▶ _LISTE DES TÂCHES_:
A: D'après le compte-rendu d'audience sur les Forges, combien de témoins sont venus témoigner, et qui étaient-ils ?
B: Recopiez sans rien changer le passage du compte-rendu d'audience allant de « Le président du » à « d'Hygiène de l'entreprise. ».
C: Poursuivez le compte-rendu d'audience sur les Forges de Clabecq à partir de sa dernière phrase.

▶ _PASSAGE DU TEXTE_:
-------

Quatre témoins dont trois délégués effectifs et un suppléant sont venus témoigner de la situation précise où se trouvaient les Forges depuis le dépôt de bilan jusqu'à fin juin 1997. « Nous ne sommes pas une bande mais des délégués élus démocratiquement par les travailleurs. Si nous sommes une bande, alors Verhofstadt et Van Cauwenbergh et leurs gouvernement en sont aussi ». Compte-rendu d'audience de ce lundi 4 mars.

Le président du tribunal organise l'interrogatoire de chacun des témoins sur quatre points importants : les événements devant l'Hôtel de Ville du 20 décembre 1996 ; les faits d'Ittre et du Relais du Marquis (la « séquestration » du BSR Tellier et du curateur Zenner) ; l'attaque menée par la gendarmerie lors de la manifestation sur la bretelle d'autoroute de fin mars 1997 et finalement la soi-disant agression d'un automobiliste, faite par d'Orazio fin juin 1997.
Nous reproduisons ici des larges extraits du témoignage de Jean-Pierre Gotto, délégué des Forges et membre du Comité de Sécurité et d'Hygiène de l'entreprise.

Toutes les questions sont du juge sauf contre-indication

L'hôtel de ville de Tubize

Jean-Pierre Gotto. « Nous étions en haut des marches avec la Délégation syndicale . Le bourgmestre était en haut des marches. Sur les marches de l'hôtel de ville, il ne se passait rien. Je me trouvais en haut des marches à côté de d'Orazio. A un certain moment, il y a eu un remue-ménage sur la gauche de l'hôtel de ville, pas sur les marches de l'Hôtel de Ville. Alors qu'il n'y avait pas de raison, quelqu'un a tiré le bourgmestre vers l'intérieur et immédiatement après, il y a eu une projection de gaz, genre gaz moutarde. J'ai été personnellement touché avec D'Orazio. Le Samu a dû venir pour les premiers soins à l'intérieur de l'Hôtel de Ville. Par la suite, le bourgmestre a reçu la délégation dont je faisais partie.
Je n'ai pas constaté que certains travailleurs se soient dirigés vers le commissariat de police. De l'endroit où je me trouvais sur les marches de l'Hôtel de ville, je ne pouvais pas voir. J'ai appris par la suite que des incidents ont eu lieu (un travailleur a été prendre un appareil photo des mains d'un gendarme qui photographiait la foule, ndlr) mais je ne suis pas un témoin direct. Je suis resté tout le temps avec D'Orazio. Je n'ai pas entendu D'Orazio donner des instructions aux travailleurs pour aller chercher l'appareil photo. Je n'ai pas davantage entendu D'Orazio proférer des menaces. »

Pourquoi est-il nécessaire d'avoir un entretien avec le bourgmestre ?

JPG. « Parce que après le dépôt de bilan (l'ensemble des responsables avaient abandonné l'usine, ndlr), l'inspection nous avait dit que le responsable était la commune. Nous voulions voir le bourgmestre pour discuter avec lui du dernier salaire non perçu et des mesures qu'il fallait prendre pour assurer la sécurité de Clabecq et de Tubize.

-------

▶ _LES DONNÉES_:
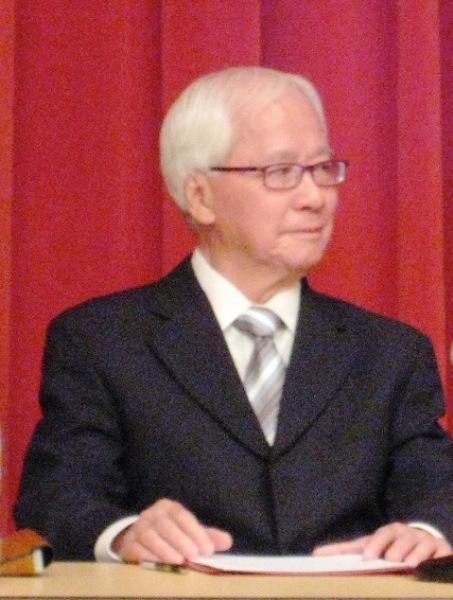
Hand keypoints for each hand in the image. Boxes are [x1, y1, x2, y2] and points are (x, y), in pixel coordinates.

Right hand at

-------

▶ _RÉPONSES_:
A: Quatre témoins : trois délégués effectifs et un suppléant.

B:
Le président du tribunal organise l'interrogatoire de chacun des témoins sur quatre points importants : les événements devant l'Hôtel de Ville du 20 décembre 1996 ; les faits d'Ittre et du Relais du Marquis (la « séquestration » du BSR Tellier et du curateur Zenner) ; l'attaque menée par la gendarmerie lors de la manifestation sur la bretelle d'autoroute de fin mars 1997 et finalement la soi-disant agression d'un automobiliste, faite par d'Orazio fin juin 1997.
Nous reproduisons ici des larges extraits du témoignage de Jean-Pierre Gotto, délégué des Forges et membre du Comité de Sécurité et d'Hygiène de l'entreprise.

C:
Pendant vingt ans, j'ai été délégué de la sécurité. C'est cela qui me heurtait le plus. Qu'on laisse à l'abandon l'usine. Je tiens pour responsable de cette situation les mandataires de la Région Wallonne qui avait un pouvoir de décision. Depuis un an à peu près avant le dépôt de bilan, c'est la Région wallonne qui avait repris tout le capital social de Clabecq en rachetant les parts de Dessy. C'est la raison pour laquelle, avant le dépôt de bilan, nous avions été voir Monsieur Collignon (ministre-président de la Région wallonne de l'époque) notamment le 3 décembre. Ce jour-là, il nous a assuré qu'il n'y aurait aucun problème pour l'avenir des Forges. Qu'on pouvait passer les fêtes de fin d'année tranquilles. »

Quelles étaient les craintes concernant la sécurité ?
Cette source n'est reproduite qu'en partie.